In my previous blog, I proposed a way to easily run large scale machine learning task in cloud using Docker container and Azure Batch. I also use this approach at work for some of my projects. One thing I start realizing is the size of the contianer image can grow very quickly as we add more functionality into the ML training task.
Use open source tools such as scikit-learn, nltk etc. will bring additional dependencies into the container image. For example, some of us may use mini conda, but it can easily introduce a few hundred MBs into the docker container image. The Ubuntu 16.04 base image is about 120MB, then very quickly I start seeing my container image size go beyond 1GB, then 3GB after install some other tools.
Azure Batch’s starting task gets longer and longer because it needs signifcantly more time to pull the image of 3G than a few MBs. Therefore, I decided to reduce the container image size.
Reduce Layers
The first try is to reduce layers in the Dockerfile above. For example, combine those RUN command together could reduce a lot of layers which leads to smaller container size. But the size is still 2.x GB. What’s next?

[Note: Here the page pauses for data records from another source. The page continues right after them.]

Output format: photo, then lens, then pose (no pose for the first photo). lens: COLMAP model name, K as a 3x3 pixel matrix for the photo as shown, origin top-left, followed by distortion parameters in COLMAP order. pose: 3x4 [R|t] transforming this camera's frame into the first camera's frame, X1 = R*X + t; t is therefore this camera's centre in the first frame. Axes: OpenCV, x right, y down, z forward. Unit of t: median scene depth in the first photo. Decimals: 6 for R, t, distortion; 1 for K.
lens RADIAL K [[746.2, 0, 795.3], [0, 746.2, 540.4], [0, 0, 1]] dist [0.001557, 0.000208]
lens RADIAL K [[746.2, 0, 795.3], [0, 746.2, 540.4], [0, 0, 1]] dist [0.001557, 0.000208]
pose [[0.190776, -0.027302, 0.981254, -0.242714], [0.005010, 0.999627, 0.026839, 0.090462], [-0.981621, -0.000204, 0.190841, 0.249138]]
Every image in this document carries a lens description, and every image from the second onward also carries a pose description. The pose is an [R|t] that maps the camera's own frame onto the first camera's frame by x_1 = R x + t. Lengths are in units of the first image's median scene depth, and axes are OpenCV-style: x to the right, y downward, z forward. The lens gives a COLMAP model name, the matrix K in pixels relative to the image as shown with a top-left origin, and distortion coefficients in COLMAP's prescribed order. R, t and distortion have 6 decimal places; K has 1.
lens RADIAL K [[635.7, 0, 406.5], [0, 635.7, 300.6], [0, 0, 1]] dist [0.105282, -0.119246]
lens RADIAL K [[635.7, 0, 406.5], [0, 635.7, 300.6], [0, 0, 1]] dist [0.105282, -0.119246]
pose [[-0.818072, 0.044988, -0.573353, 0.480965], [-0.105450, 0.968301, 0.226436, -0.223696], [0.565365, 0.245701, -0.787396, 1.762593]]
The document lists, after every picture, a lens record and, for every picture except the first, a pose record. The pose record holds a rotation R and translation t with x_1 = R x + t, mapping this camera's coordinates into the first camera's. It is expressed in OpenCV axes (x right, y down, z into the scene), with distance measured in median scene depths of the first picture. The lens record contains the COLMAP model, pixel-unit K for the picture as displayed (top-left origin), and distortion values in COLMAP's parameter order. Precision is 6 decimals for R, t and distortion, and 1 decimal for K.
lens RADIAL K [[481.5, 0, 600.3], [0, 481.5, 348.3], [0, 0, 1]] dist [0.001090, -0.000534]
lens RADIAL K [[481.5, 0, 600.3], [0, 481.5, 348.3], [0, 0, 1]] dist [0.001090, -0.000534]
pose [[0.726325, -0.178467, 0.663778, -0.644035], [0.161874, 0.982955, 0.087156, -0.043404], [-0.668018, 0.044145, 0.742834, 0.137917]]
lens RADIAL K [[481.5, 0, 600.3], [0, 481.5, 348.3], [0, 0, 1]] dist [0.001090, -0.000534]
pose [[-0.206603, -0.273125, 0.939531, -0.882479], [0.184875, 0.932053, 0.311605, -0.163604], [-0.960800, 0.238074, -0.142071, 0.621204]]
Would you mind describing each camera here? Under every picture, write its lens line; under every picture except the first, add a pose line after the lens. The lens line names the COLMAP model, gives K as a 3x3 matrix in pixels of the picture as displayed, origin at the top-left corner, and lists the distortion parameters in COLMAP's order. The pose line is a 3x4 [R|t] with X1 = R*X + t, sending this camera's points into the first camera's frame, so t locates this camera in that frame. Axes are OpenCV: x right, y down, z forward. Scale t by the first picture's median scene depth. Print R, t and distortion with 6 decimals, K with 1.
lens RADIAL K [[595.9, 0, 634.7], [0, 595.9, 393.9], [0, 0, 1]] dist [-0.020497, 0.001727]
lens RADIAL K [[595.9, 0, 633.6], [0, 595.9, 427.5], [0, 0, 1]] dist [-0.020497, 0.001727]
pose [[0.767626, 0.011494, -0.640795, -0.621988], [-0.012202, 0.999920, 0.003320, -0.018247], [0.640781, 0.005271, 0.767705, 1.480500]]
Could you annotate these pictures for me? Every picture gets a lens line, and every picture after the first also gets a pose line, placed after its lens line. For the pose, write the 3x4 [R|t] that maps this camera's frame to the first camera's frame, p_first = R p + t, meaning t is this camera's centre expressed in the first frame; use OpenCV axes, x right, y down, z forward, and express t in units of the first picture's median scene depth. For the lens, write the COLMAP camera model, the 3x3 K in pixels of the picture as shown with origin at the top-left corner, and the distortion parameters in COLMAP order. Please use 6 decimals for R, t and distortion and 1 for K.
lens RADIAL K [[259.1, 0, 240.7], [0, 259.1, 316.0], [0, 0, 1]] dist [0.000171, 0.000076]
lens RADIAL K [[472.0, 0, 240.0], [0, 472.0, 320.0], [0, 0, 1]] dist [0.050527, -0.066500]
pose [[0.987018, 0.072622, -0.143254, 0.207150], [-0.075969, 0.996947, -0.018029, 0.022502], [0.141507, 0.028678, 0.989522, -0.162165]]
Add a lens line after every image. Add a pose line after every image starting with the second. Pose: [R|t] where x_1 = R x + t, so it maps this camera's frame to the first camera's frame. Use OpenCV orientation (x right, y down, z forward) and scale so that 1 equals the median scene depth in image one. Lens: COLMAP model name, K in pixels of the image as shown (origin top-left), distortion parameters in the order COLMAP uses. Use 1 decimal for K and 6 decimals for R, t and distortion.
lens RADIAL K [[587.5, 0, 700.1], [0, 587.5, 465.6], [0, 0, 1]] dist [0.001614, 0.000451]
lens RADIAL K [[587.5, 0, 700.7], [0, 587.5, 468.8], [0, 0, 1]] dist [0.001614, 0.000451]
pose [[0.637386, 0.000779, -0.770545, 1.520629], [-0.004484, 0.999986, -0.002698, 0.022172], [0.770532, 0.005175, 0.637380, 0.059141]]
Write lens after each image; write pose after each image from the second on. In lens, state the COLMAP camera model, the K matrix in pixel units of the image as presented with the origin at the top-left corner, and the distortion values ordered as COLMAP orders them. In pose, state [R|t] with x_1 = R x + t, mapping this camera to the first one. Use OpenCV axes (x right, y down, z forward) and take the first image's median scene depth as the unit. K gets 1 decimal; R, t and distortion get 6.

The Dockerfile above install mini conda, but eseentially we only use the standard Python library plus numpy, scipy etc. in the conda install command. Obviously, this is a big chunk to remove. So we decided to use a Python base image from Debian. This save us about 1GB of space and the image size is now 1.3GB. In this round, we will have to specify which version of numpy, scipy etc. runs because some newer version, such as numpy 1.14.3 is not compatible with matplotlib at runtime. Though this brings challenge to debug and match the right version, while mini conda does this for you, it still worth the effort of reducing 1GB of the size.
At this point, I only install the libs I really need at runtime so it reaches a minimal point of image size. But I still wonder if I can break the 1GB limit. There is a way! Alpine Linux Project offers a 5MB bare minimal linux environment to start with. Yes, it is 5mb, comparing to 115MB ubuntu image. Python also has a base image for alpine python:3.6-alpine which is 75MB, comparing to 918MB of Ubuntu Python image. If I can use Alpine Linux, I am reducing another big chunk.
Since Alpine linux has its own package management system, it took me some time to satisfy all the dependencies to build and install all my dependencies and make LightGBM running the same as Ubuntu container. Now the size is 834MB. This blog’s effort saves 2.5GB overhead for Azure Batch’s starting task of pulling container images.